[ASSIGNMENT]:
In the text below on causality in quantum physics, into which three main groups do researchers divide themselves?

TEXT SECTION Block Start

Researchers engaged in the causality of physics’ discussion divide themselves into three main groups: causal fundamentalists, causal non-fundamentalists, and causal eliminativists. Researchers and philosophers assert that some sort of causal ordering is present at the bottom of quantum theories and that causal ordering increases efficiency in quantum information technology, quantum computation, or quantum communication. In this talk, Professor Elise Crull explained topics including why causal ordering in quantum systems would be indefinite, a quantum switch experiment, and a relativistic example. Indefinite causal ordering can be explained by three reasons: the superposition principle, the uncertainty principle, and the experimental reason that it contradicts Bell’s inequality.
A quantum switch occurs when particles propagate from one space-time trajectory to another simultaneously, which enables carriers to transmit data over several channels asynchronously in a quantum superposition of different causal orders, thereby making the relative causal order of communication channels indefinite. When we consider the non-relativistic case, indirect validation of indefinite causal ordering in quantum switches does not rely on causal witnesses to verify causal entanglement but is more efficient for computation in indefinite causal ordering quantum circuits compared with causally ordered quantum circuits. As a result of direct validation of indefinite causal ordering, causal witnesses usually yield results in close agreement with theoretical values for nonseparable causal processes.
The philosophical analysis of the indefinite causal ordering implies that causality might be another aspect of the uncertainty relations because causality is ultimately redefined in terms of variables at the lower level and those variables are susceptible to uncertainty because of quantum mechanics. However, there are limits to the interpretation of uncertainty relations that are specified in the Kockin Specker Theorem on the assignment of well-defined systematic values to systems before measurements are made. Professor Elise Crull points out that much of the conversation about relativistic causality in physics and philosophy is dominated by signaling and the bounds placed on signaling by the no-signaling theorem. However, these indefinite causality ordering processes and superpositions can be used to approach the problem of relativistic causality.
Causality, like space-time, emerges dynamically at the macro level in the form of clear causal connections, but it lacks a discernible structure at the micro-level. As the background time or definite causal structure is inherent these sorts of causal structures emerge from dynamical processes that allow quantum decoherence processes to dampen the superposition, which therefore is only observable via some other probe or under some other environmental condition. At the lower level, causality either doesn’t exist or, if it does, it is indefinite. We need to be clear about what kind of indeterminacy it is, and whether there are bounds to how indefinite it can be. The causal fundamentalists have the hardest job of the three major camps when it comes to metaphysics of causation because of the indefinite causal ordering and Bohemian world that require a primitive ontology. Contrary to fundamentalists, non-fundamentalists may be safe in claiming that causality does not exist in the fundamental make-up of the universe.
–Gaurav Lohkna

TEXT SECTION Block End
DATA SUPPLIED Block Start

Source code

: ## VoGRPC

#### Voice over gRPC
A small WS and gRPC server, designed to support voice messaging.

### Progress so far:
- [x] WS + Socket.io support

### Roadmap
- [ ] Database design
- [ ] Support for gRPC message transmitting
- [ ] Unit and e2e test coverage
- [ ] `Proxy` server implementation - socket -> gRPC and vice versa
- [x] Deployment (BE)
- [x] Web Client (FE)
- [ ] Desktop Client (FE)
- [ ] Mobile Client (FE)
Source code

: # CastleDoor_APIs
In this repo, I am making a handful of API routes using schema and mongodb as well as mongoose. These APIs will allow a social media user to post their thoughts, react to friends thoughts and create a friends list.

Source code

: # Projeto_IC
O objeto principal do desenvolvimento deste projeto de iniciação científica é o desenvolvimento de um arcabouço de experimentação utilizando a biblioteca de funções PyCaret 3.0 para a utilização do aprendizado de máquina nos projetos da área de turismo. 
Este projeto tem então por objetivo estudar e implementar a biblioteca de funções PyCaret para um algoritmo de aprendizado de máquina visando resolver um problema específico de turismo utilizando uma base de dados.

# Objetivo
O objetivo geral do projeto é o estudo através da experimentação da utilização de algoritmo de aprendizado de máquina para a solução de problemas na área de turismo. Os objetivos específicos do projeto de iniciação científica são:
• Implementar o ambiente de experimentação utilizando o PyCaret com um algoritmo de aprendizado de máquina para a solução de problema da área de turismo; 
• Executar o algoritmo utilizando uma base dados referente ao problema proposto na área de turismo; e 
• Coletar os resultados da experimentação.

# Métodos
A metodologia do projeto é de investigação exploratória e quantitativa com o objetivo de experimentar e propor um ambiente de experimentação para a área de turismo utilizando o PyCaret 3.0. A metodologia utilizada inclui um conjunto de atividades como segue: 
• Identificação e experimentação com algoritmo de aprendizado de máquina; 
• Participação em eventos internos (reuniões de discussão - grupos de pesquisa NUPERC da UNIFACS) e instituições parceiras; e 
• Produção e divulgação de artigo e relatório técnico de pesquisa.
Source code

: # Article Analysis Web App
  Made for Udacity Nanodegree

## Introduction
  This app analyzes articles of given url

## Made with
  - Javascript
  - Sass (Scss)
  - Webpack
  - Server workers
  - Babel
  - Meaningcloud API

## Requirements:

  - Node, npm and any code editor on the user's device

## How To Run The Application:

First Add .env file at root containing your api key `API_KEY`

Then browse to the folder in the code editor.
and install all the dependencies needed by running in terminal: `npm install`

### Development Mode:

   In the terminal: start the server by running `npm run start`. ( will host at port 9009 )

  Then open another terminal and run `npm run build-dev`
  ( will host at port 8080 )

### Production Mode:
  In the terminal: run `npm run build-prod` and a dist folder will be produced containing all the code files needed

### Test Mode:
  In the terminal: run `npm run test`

DATA SUPPLIED Block End

[RESPONSE]:
Causal fundamentalists, causal non-fundamentalists, and causal eliminativists.